ABOUT THIS EXERCISE —
Identify each line of the records below that contains the word "dengan", and reproduce every such line in full.

DATA FOR PROCESSING —
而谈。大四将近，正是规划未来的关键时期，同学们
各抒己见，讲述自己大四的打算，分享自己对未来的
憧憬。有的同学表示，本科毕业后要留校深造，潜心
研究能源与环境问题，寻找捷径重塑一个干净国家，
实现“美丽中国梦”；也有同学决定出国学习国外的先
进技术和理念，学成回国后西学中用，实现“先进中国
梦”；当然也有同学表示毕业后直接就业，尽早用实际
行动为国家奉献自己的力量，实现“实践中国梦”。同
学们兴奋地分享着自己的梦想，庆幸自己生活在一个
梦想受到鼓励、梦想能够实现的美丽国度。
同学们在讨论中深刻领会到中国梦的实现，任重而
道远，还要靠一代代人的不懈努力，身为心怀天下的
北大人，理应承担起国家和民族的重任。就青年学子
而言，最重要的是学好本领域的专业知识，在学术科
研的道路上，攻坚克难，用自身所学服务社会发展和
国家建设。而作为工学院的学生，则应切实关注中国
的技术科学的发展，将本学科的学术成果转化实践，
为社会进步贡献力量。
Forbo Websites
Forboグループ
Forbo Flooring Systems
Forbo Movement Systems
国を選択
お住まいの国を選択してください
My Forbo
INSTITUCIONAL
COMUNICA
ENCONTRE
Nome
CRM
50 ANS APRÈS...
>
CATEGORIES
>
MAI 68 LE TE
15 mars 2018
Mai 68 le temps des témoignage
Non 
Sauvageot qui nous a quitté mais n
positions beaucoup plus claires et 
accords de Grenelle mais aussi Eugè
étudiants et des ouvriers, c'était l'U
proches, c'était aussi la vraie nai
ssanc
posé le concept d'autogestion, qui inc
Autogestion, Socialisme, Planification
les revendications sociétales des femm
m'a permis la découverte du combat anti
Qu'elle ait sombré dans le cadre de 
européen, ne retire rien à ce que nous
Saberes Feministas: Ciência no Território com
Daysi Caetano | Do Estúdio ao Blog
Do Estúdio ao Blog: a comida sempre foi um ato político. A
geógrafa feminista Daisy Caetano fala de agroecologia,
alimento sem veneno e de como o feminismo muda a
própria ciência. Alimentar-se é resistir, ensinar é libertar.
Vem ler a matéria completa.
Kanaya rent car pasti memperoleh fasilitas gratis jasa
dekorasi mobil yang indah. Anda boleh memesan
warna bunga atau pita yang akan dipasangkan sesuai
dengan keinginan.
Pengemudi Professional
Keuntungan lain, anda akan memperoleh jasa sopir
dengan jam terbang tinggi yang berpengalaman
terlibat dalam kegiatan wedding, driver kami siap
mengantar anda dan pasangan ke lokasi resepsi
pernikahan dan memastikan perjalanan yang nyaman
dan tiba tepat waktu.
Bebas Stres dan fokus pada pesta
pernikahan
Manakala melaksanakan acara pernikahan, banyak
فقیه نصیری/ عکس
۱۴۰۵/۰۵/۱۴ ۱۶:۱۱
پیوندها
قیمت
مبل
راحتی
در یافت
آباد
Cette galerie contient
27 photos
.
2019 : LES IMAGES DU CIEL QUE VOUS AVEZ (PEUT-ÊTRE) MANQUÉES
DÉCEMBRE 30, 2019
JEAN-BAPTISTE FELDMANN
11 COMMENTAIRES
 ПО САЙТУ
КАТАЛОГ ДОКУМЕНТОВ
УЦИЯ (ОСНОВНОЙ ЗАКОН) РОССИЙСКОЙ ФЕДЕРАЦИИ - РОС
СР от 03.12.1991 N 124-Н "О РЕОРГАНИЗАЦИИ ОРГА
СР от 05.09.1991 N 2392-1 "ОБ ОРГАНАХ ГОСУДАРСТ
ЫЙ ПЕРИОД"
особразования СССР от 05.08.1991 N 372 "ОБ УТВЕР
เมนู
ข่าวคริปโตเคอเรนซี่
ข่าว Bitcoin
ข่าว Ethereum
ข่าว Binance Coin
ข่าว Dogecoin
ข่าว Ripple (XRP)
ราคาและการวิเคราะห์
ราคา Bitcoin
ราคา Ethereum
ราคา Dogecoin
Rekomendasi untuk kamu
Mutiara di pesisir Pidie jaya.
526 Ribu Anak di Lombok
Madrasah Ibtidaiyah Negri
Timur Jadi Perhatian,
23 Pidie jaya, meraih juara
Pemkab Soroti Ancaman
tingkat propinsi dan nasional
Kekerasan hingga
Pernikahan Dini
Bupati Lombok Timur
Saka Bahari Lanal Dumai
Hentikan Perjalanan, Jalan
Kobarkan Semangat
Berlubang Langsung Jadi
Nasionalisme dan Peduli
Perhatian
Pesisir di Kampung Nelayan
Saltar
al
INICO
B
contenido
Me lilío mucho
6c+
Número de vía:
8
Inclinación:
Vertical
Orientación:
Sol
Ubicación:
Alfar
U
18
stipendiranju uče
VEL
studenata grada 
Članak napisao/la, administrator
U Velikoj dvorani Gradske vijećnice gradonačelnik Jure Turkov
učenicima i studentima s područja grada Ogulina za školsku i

ANSWER BOX —
dengan keinginan.
dengan jam terbang tinggi yang berpengalaman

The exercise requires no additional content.